Jason Mayélé

Personal information
- Full name: Jason Nono Mayélé
- Date of birth: 4 January 1976
- Place of birth: Kinshasa, Zaire
- Date of death: 2 March 2002 (aged 26)
- Place of death: Bussolengo, Italy
- Height: 1.80 m (5 ft 11 in)
- Position(s): Forward

Senior career*
- Years: Team / Apps / (Gls)
- 1991–1993: Brunoy
- 1993–1999: Châteauroux / 159 / (32)
- 1999–2001: Cagliari / 47 / (1)
- 2001–2002: Chievo / 10 / (0)

International career
- 2000–2002: Congo DR / 10 / (5)

= Jason Mayélé =

Congolese footballer

Jason Nono Mayélé (4 January 1976 – 2 March 2002) was a Congolese professional footballer who played as a forward.

== Career ==
Mayélé played as a striker or winger and was a member of the Chievo team that qualified for Europe in their first Serie A season which he was signed in October.

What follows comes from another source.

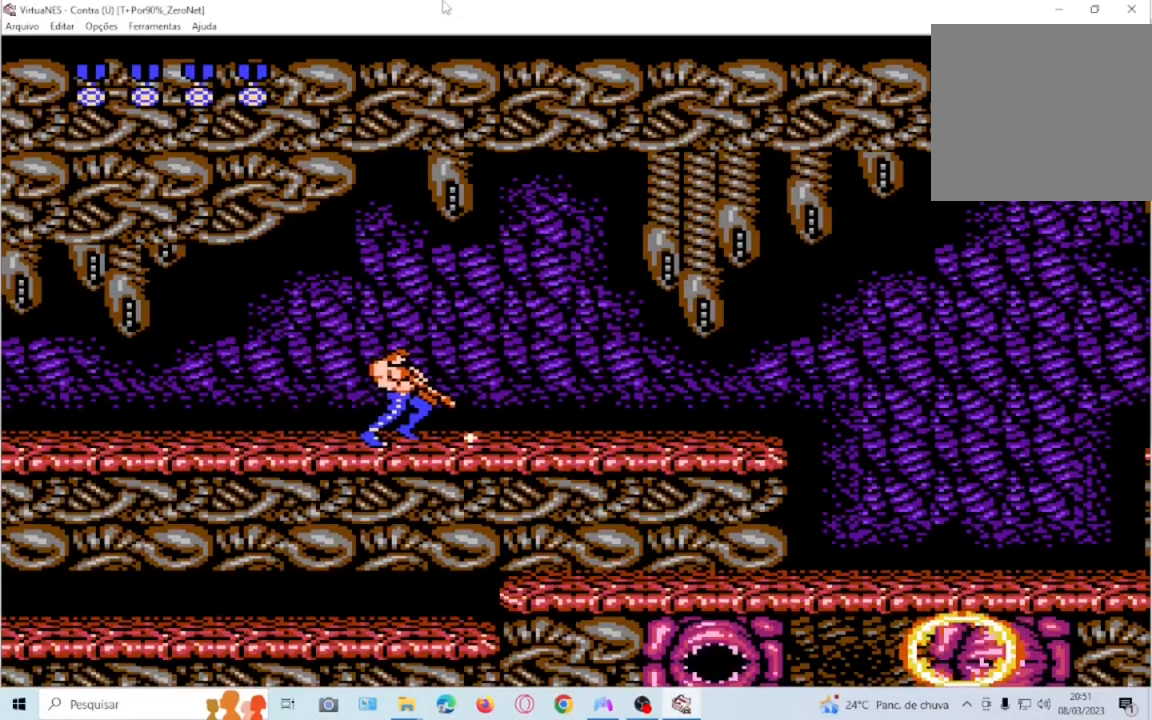
{"buttons": ["DPAD_LEFT"], "events": [[367, "DPAD_RIGHT", "up"], [401, "DPAD_LEFT", "down"], [434, "DPAD_DOWN", "up"]]}
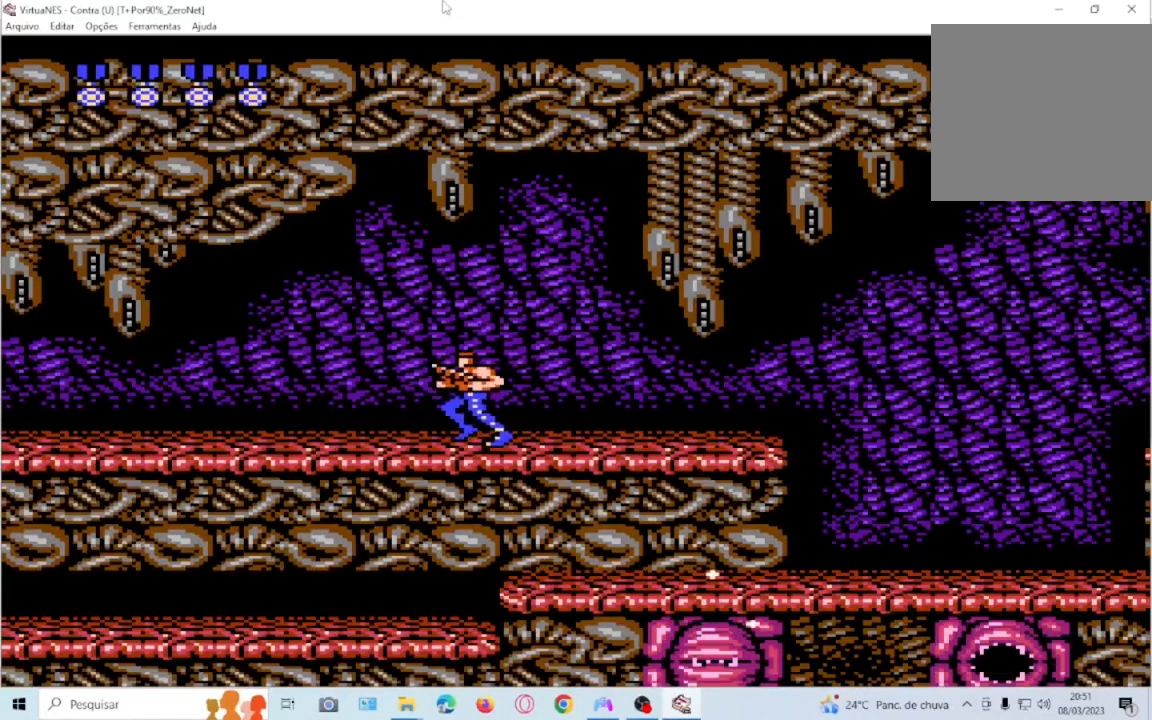
{"buttons": ["DPAD_DOWN", "DPAD_RIGHT"], "events": [[267, "DPAD_DOWN", "down"], [300, "DPAD_LEFT", "up"], [400, "DPAD_RIGHT", "down"]]}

He had represented his country at the African Cup of Nations. Previously he had played for Cagliari in Italy and LB Châteauroux in France.

== Death ==
Mayélé died in a car accident at the age of 26. His car collided with another while he was attempting to catch the Chievo team bus for a match against Parma. He was taken to hospital in Verona by helicopter, but he died of injuries sustained.

Since his death, his shirt number of 30 has been retired in his honour by Chievo.